Spread cream cheese mixture evenly over crust
and 1 inch up on sides. Spoon in beef mixture. Sprread cream cheese mixture from sides of pon over beef mixture
forming a 1-inch border. Combine sour cream and flour; spread over cheesecake.
Bake at 325 for 25 minutes. Cool in pan
on wire rack for 10 minutes. Run a knife around adges and release sides. Serve warm with toppings.
Store in refrigerator. Yields 12 servings.
This may be made a day ahead and reheated. Add toppings before serving.
Sun-Dried Tomato Cream Puffs Appetizer
1/2 cup water
1/4 cup butter/margarine
1/4 cup all-purpose
flour
2 T sun-dried
tomatoes (not oil packed), finely
chopped
1/4 tsp.
salt
1/4 tsp.
dried basil
1/8 tsp.
ground red pepper
2 eggs
4 oz cream
cheese, softened
Preheat oven to 425. in medium saucepan bring water and butter to boil. Stir in remaining ingredients except eggs
and cream cheese. Cook over medium heat stirring vigorously until mixture leaves sides of pan in a smooth compact ball
(about 1 minute). Remove from heat and cool slightly.

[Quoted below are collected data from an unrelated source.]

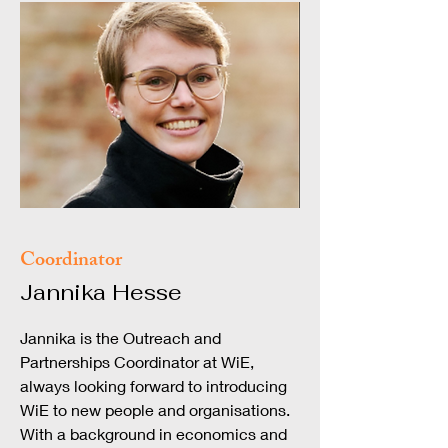
Coordinator
Jannika Hesse
Jannika is the Outreach and
Partnerships Coordinator at WiE,
always looking forward to introducing
WiE to new people and organisations.
With a background in economics and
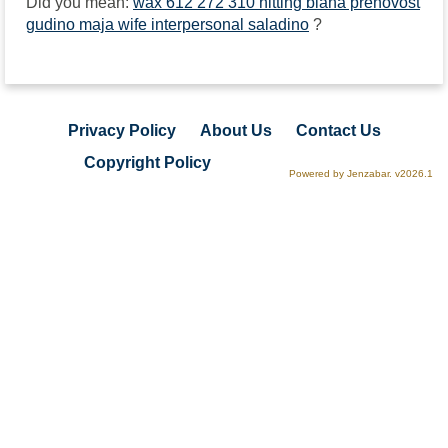
Did you mean:
wax 612 272 310 hitting biana prenovost
gudino maja wife interpersonal saladino
?
Privacy Policy
About Us
Contact Us
Copyright Policy
Powered by Jenzabar. v2026.1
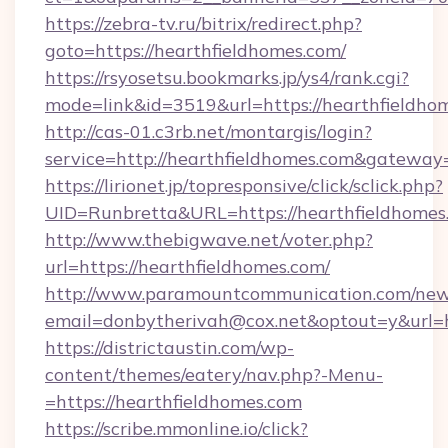
https://zebra-tv.ru/bitrix/redirect.php?
goto=https://hearthfieldhomes.com/
https://rsyosetsu.bookmarks.jp/ys4/rank.cgi?
mode=link&id=3519&url=https://hearthfieldho
http://cas-01.c3rb.net/montargis/login?
service=http://hearthfieldhomes.com&gateway
https://lirionet.jp/topresponsive/click/sclick.php?
UID=Runbretta&URL=https://hearthfie
http://www.thebigwave.net/voter.php?
url=https://hearthfieldhomes.com/
http://www.paramountcommunication.com/newsl
email=donbytherivah@cox.net&optout=y&url=h
https://districtaustin.com/wp-
content/themes/eatery/nav.php?-Menu-
=https://hearthfieldhomes.com
https://scribe.mmonline.io/click?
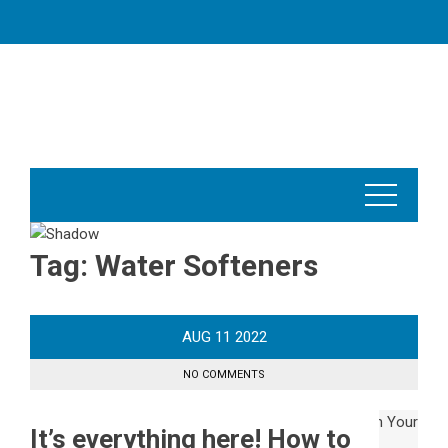
Skip
to
content
Tag:
Water Softeners
AUG
11
2022
NO COMMENTS
It’s everything here! How to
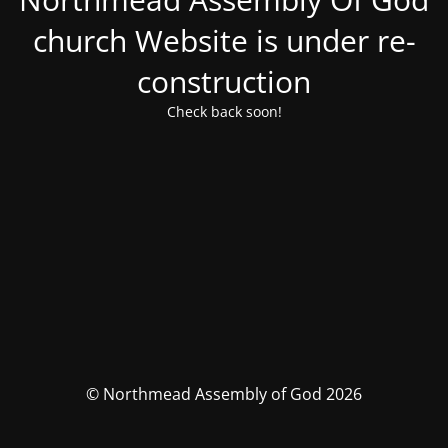
church Website is under re-
construction
Check back soon!
© Northmead Assembly of God 2026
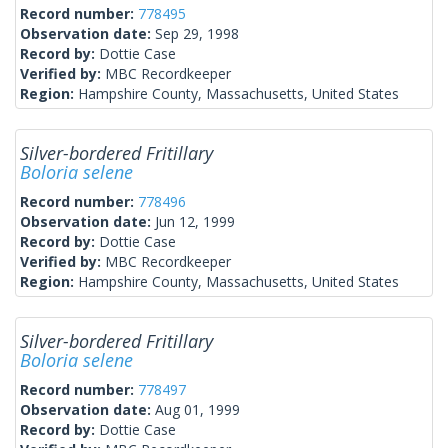
Record number:
778495
Observation date:
Sep 29, 1998
Record by:
Dottie Case
Verified by:
MBC Recordkeeper
Region:
Hampshire County, Massachusetts, United States
Silver-bordered Fritillary
Boloria selene
Record number:
778496
Observation date:
Jun 12, 1999
Record by:
Dottie Case
Verified by:
MBC Recordkeeper
Region:
Hampshire County, Massachusetts, United States
Silver-bordered Fritillary
Boloria selene
Record number:
778497
Observation date:
Aug 01, 1999
Record by:
Dottie Case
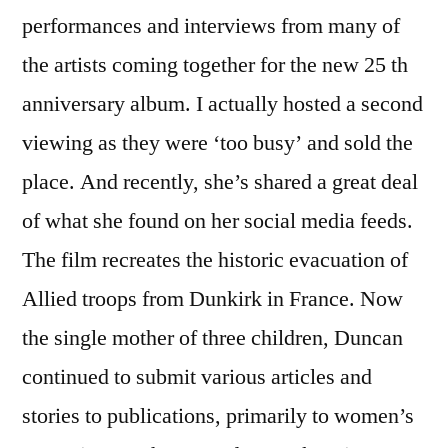
performances and interviews from many of
the artists coming together for the new 25 th
anniversary album. I actually hosted a second
viewing as they were ‘too busy’ and sold the
place. And recently, she’s shared a great deal
of what she found on her social media feeds.
The film recreates the historic evacuation of
Allied troops from Dunkirk in France. Now
the single mother of three children, Duncan
continued to submit various articles and
stories to publications, primarily to women’s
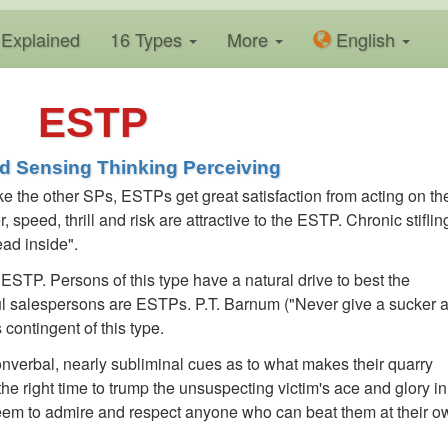
Explained
16 Types
More
En
glish
ESTP
ed Sensing Thinking Perceiving
e the other SPs, ESTPs get great satisfaction from acting on the
 speed, thrill and risk are attractive to the ESTP. Chronic stiflin
ad inside".
ESTP. Persons of this type have a natural drive to best the
ul salespersons are ESTPs. P.T. Barnum ("Never give a sucker 
 contingent of this type.
verbal, nearly subliminal cues as to what makes their quarry
 the right time to trump the unsuspecting victim's ace and glory in
em to admire and respect anyone who can beat them at their o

Add eggs one at a time, beating with hand mixer for 1 minute after each addition until smooth and glossy. Drop mixture
by tablespoonfuls onto ungreased cookie sheet to form 20 puffs.
Bake at 425 for 15-20 munutes or until puffed and golden brown. Remove from oven and cut small slit in side of each
to allow steam to escape. Coll completely.
Stir or beat softened cream cheese until smooth. Cut puffs in half and spoon 1 tsp cream cheese onto each half.
Makes 40 servings.
Championship
Artichoke Dip
2 cups Parmesan
cheese
2 cups Mossarella
cheese, Italian style
1 cup Mayonnaise
2 cloves
garlic, finely chopped
2 cans (16
oz. each) artichoke hearts, drained
and finely chopped
Mix all ingredients thoroughly. Bake in oven-proof bowl at 380 degrees for 45 minutes. Serve with an assortment
of crackers.
Cheese Slaw Appetizer
1 lb. Swiss
cheese, coarsely shredded (like slaw
would look)
1 bunch green
onions with tops, chopped
1/2 cup mild
banana peppers, chopped
1/2 cup Jalapeno
peppers, diced
Mayonnaise
1 head cabbage
Combine cheese, green onions, banana and Jalapeno peppers in a bowl. Add enough mayonnaise to bind and mix well.
Store in refrigerator (can be stored up to a week). Add more mayonnaise if needed when serving.
Hollow out center of cabbage head, put on serving plate and fold back outer leaves (or put some loose leaves around side
of plate). Spoon cheesee mixture into center and serve with large size corn chips for 'scoops'. Makes 16 servings.
Mushroom Stuffed
Phyllo Bundles
1 T butter/margarine
1/2 cup red
bell pepper, diced
1 clove garlic,
minced
1-1/2 cups
fresh mushrooms, chopped
1/4 cup fresh
chives, chopped (or 1 T dried)
1/4 tsp.
salt
1/4 tsp.
dried marjoram leaves
1/4 tsp dried
sage leaves
1/8 tsp.
pepper
6 sheets
(17"x12") frozen phyllo pastry, thawed
Nonstick
cooking spray
2 T shredded
fresh Parmesan cheese
Melt butter in skillet. Add bell pepper and garlic. Cook and stir 1-2 minutes until tender. Add mushrooms
and cook 2-3 munites until tender. Remove from heat and stir in chives, salt, marjoram, sage, and pepper. Mix
well.
Heat oven to 350. Unroll phyllo sheets and cover with plastic wrap or towel. Use the first 3 phyllo sheets for
half of mixture: Place 1 sheet on work area, spray with cooking spray; layer with 2 more, spraying each with the cooking
spray; cut through all three layers with sharp knife to make 12 squares.
Place heaping teaspoon of mushroom mixture in center of each square and sprinkle each with Parmesan cheese. Bring up
edges of pastry squares and twist or pinch together to seal.
Place on ungreased cookie sheet. Repeat with remaining three phyllo sheets, mixture, and cheese. Bake at 350 for
18-20 minutes or until golden brown. Serve warm Makes 24 appetizers.